# Exercise material
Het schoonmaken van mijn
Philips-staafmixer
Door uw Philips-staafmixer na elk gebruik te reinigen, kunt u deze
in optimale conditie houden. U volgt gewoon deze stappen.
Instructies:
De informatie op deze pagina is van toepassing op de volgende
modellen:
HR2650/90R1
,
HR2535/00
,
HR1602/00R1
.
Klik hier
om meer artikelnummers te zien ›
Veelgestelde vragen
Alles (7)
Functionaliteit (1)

# Exercise requirements
Report every line in the listing that contains the word "Philips", copying each of those lines in full.

# Solution to this exercise
Philips-staafmixer
Door uw Philips-staafmixer na elk gebruik te reinigen, kunt u deze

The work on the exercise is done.